Dengan mengambil pengalaman dari apa yang dia sebut sebagai “wilayah Balkan-Benggali” (Balkan-To-Bengal Complex), Ahmed ingin menyodorkan Islam “yang lain” yang elaboratif sekaligus akomodatif, dan bukan Islam yang berkutat semata-mata dengan urusan penerapan aturan dan batasan (Islam perskriptif). Wilayah itu adalah wilayah di mana sufisme, seni dan filsafat tumbuh subur sampai pada titik dimana banyak manifestasinya yang daanggap “kurang” atau “tidak” Islami. Persis disinilah pertanyaannya menjadi relevan: apa ukuran kita menilai sesuatu itu Islami? Apa itu Islam?
Jika Islam itu semata dilihat dari pendekatan legalistik, maka akan banyak masalah yang muncul, menurut Ahmed. Pendekatan ini melihat Islami atau tidak sebuah ekspresi budaya atau prilaku dilihat dan diukur dari sejauh mata hal tersebut bersesuaian dengan aturan dan norma hukum Islam.

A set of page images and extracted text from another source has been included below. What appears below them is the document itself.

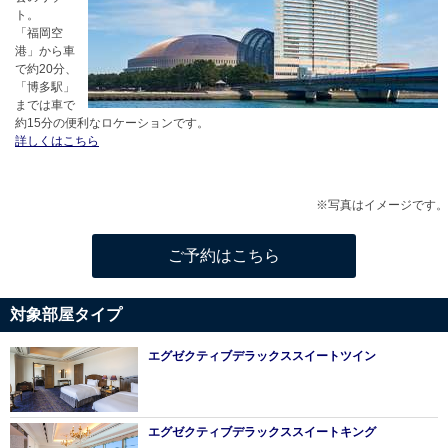
ト。
「福岡空
港」から車
で約20分、
「博多駅」
までは車で
約15分の便利なロケーションです。
詳しくはこちら
※写真はイメージです。
ご予約はこちら
対象部屋タイプ
エグゼクティブデラックススイートツイン
エグゼクティブデラックススイートキング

Ahmed bertanya, jika yang Islami itu yang sesuai dengan aturan formal-legalistik, lantas bagaimana kita memberlakukan semua contoh yang tadi disebutkan yang jelas-jelas bertentangan dengan aturan formal itu (wine, iluminasi, filsafat dan lain-lain)? Apakah kita mengaggap mereka sebagai semata ekspresi sekular dalam tradisi masyarakt Muslim? Atau kita menganggapnya sebagai tradisi pinggiran, marjinal, yang tidak diakui karena dianggap sebagai penyimpangan?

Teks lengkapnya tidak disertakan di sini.